A racionalidade já tinha saído de San Siro junto do molho de adeptos que, acreditando que o Inter não iria conseguir dar a volta à desvantagem na eliminatória, foi andando mais cedo para casa. Aos 90+3’, Francesco Acerbi andava lá na frente, desvinculado das tarefas habituais de um defesa. Não o teria feito se os nerazurri não estivessem em apuros, a fim até de atirarem um central para o ataque, a estratégia da qual não se esperam falhas, um verdadeiro SIRESP dos treinadores.
Neste caso, a ferramenta empunhada pelo desespero funcionou. Acerbi fez o 3-3, forçando o prolongamento onde o Inter seguraria o regresso à final da Liga dos Campeões. A equipa de Milão sorveu a última migalha das probabilidades. Afinal, nunca o internacional italiano de 37 anos tinha marcado um golo na competição. Aliás, esta época ainda não tinha marcado de todo. Quando o fez, e dadas as consequências do ato, tirou a camisola numa exposição zoológica dos leões que tem tatuados na parte da frente do corpo.
Para singrar e viver momentos como este, Acerbi teve que se inspirar nos bichos que gravou na pele. Já tinha a maturidade de 24 primaveras quando chegou à Serie A. No primeiro grande clube que representou, o AC Milan, os responsáveis arranjaram-lhe uma casa em Gallarate, a 40 quilómetros do centro da cidade, para tentarem que o reforço praticasse abstémia.
Muito pelo impacto que a morte do pai teve nas suas atitudes, Acerbi ainda não tinha a “cabeça de um profissional” e levou para o alto nível os desleixos que cometia quando ainda pouco sabiam quem ele era, contou em entrevista ao “L’Ultimo Uomo”. “Eu não tinha respeito por mim mesmo, não tinha respeito pelo meu trabalho, não tinha respeito por aqueles que me pagavam. Muitas vezes chegava ao estágio bêbado, sem ter recuperado da bebida da noite anterior. Para mim, estava tudo bem, porque sempre fui fisicamente forte. Tudo o que eu precisava era de algumas horas de sono e podia jogar.”
A transferência do Chievo para o Sassuolo mudou-lhe a vida. Não pela troca de clube em si, mas pelo que na Emilia-Romagna lhe viria acontecer. A vida de noctívago continuava igual. A porta de casa só voltava a ter notícia de Acerbi às 7h da manhã. Assim que assinou pelo clube, em 2013, descobriu um tumor maligno nos testículos. A normalidade manteve-se intacta. Demorou três semanas a regressar ao campo depois de ser operado.
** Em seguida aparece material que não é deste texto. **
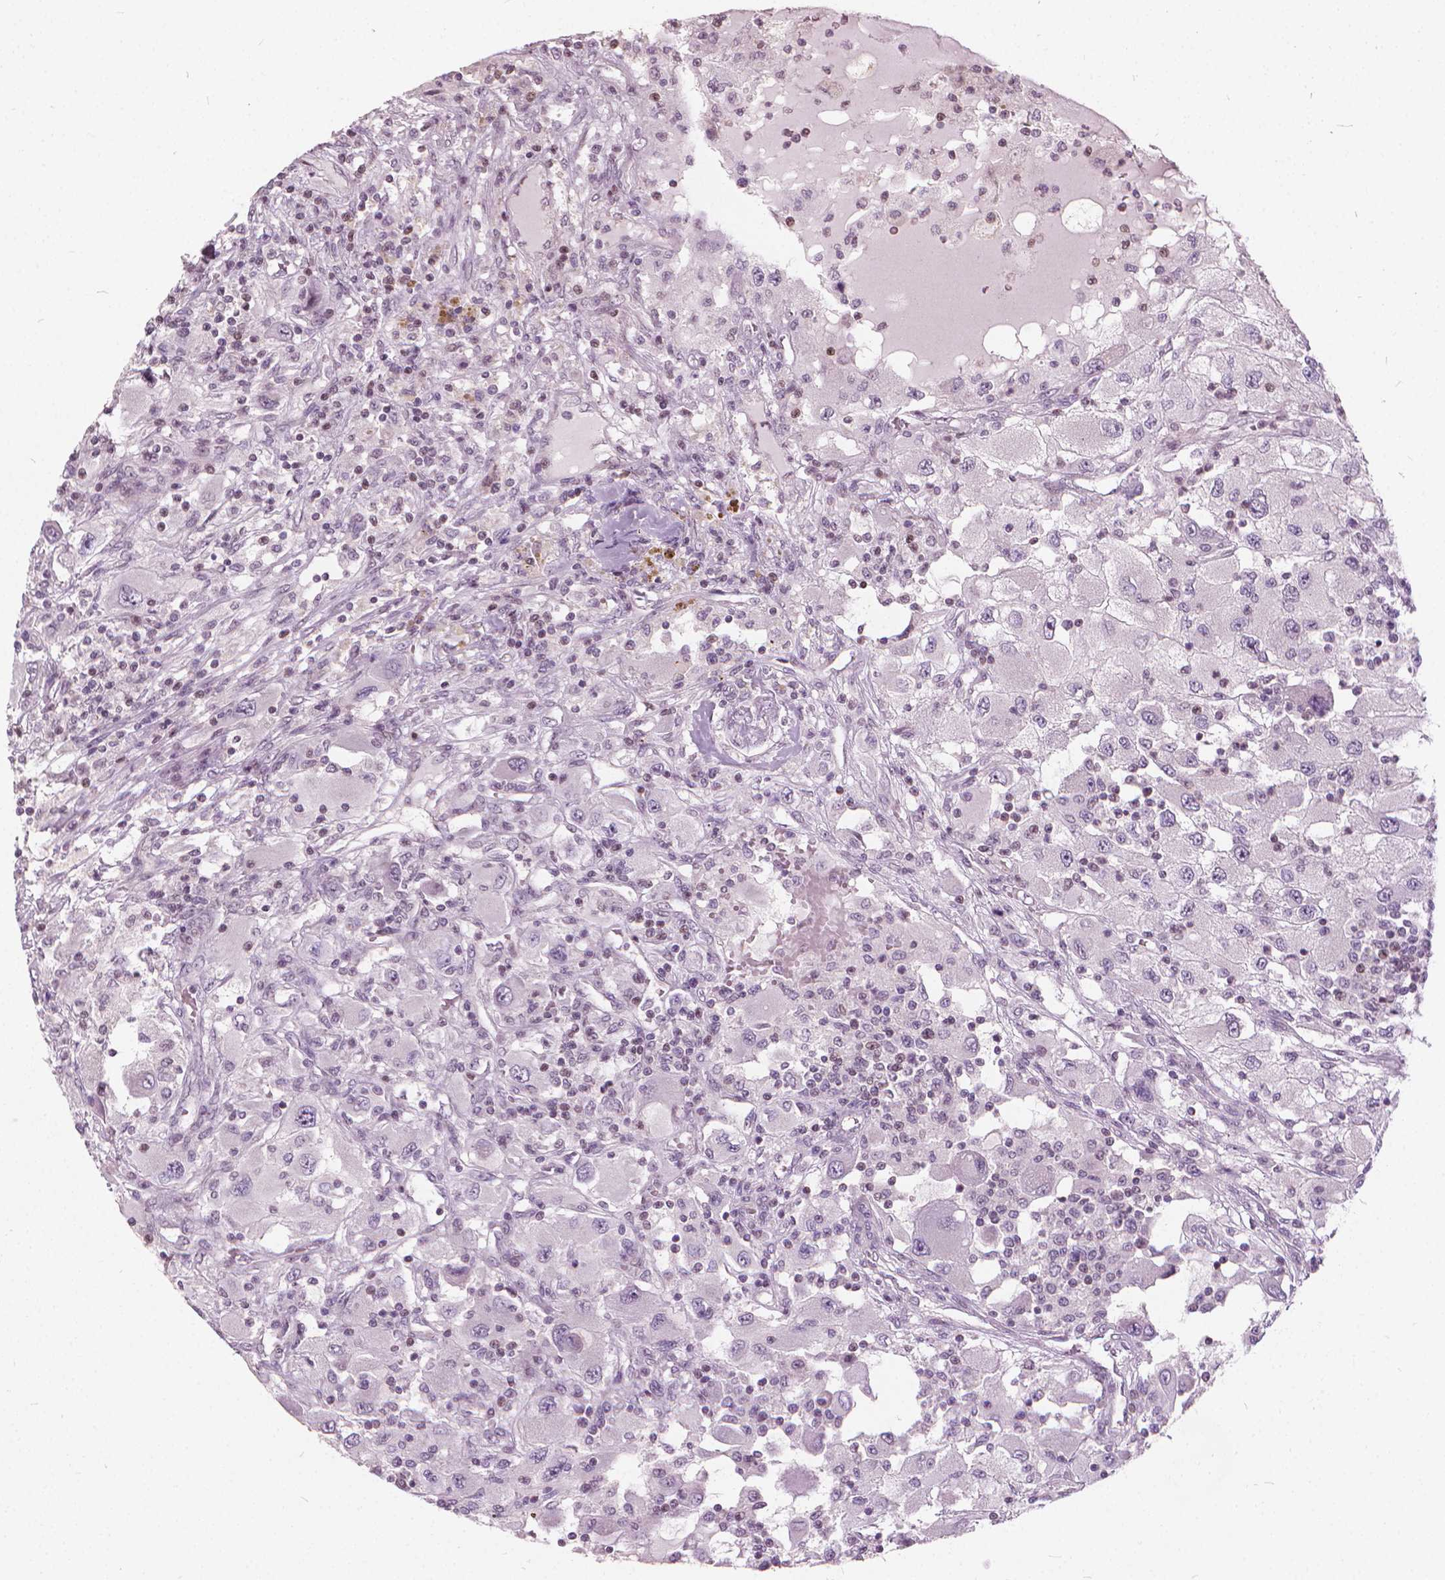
{"staining": {"intensity": "negative", "quantity": "none", "location": "none"}, "tissue": "renal cancer", "cell_type": "Tumor cells", "image_type": "cancer", "snomed": [{"axis": "morphology", "description": "Adenocarcinoma, NOS"}, {"axis": "topography", "description": "Kidney"}], "caption": "Tumor cells show no significant positivity in renal cancer.", "gene": "STAT5B", "patient": {"sex": "female", "age": 67}}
Quatro meses depois, sofreu uma recaída. Voltou a superar o cancro, mas desta vez com mais dificuldade, recorrendo mesmo a sessões de quimioterapia. “Sem a doença teria ido para a Serie B”, admitiu. Passar por um cancro foi uma “sorte”, pois serviu-lhe de gatilho para se tornar no jogador de alto nível, finalista da Liga dos Campeões, que é hoje.
Recomposto em definitivo do problema, outro lhe surgiu. “Um ano depois da doença, aconteceu algo comigo. Fui dormir como se nada tivesse acontecido e, de manhã, acordei horrorizado. Tinha medo da minha sombra.” Era a ansiedade a consumi-lo. Com ajuda psicológica, também essa foi uma barreira superada.
Antes de rumar ao Inter, esteve cinco temporadas no Sassuolo e outras quatro na Lazio. Conquistou uma Serie A com os nerazurri, mas foi na seleção que ganhou o maior troféu da carreira: o Euro 2020. Sombra de Giorgio Chiellini e Leonardo Bonucci, fez três jogos nessa campanha que culminou com uma vitória nos penáltis, em Wembley. Em março de 2024, na preparação para o Europeu desse mesmo ano, Acerbi foi afastado da concentração da Itália por ter sido acusado de racismo contra Juan Jesus, adversário num Inter-Nápoles.
Na segunda mão da meia-final da Liga dos Campeões, diante do Barcelona, teve novo momento aceso com um oponente. Acerbi alegou perante o árbitro que, no segundo golo do Inter, Iñigo Martínez lhe cuspiu. “O Acerbi festejou junto ao meu ouvido. Foi uma reação desnecessária da minha parte, mas a cuspidela não foi para ele”, defendeu-se o basco.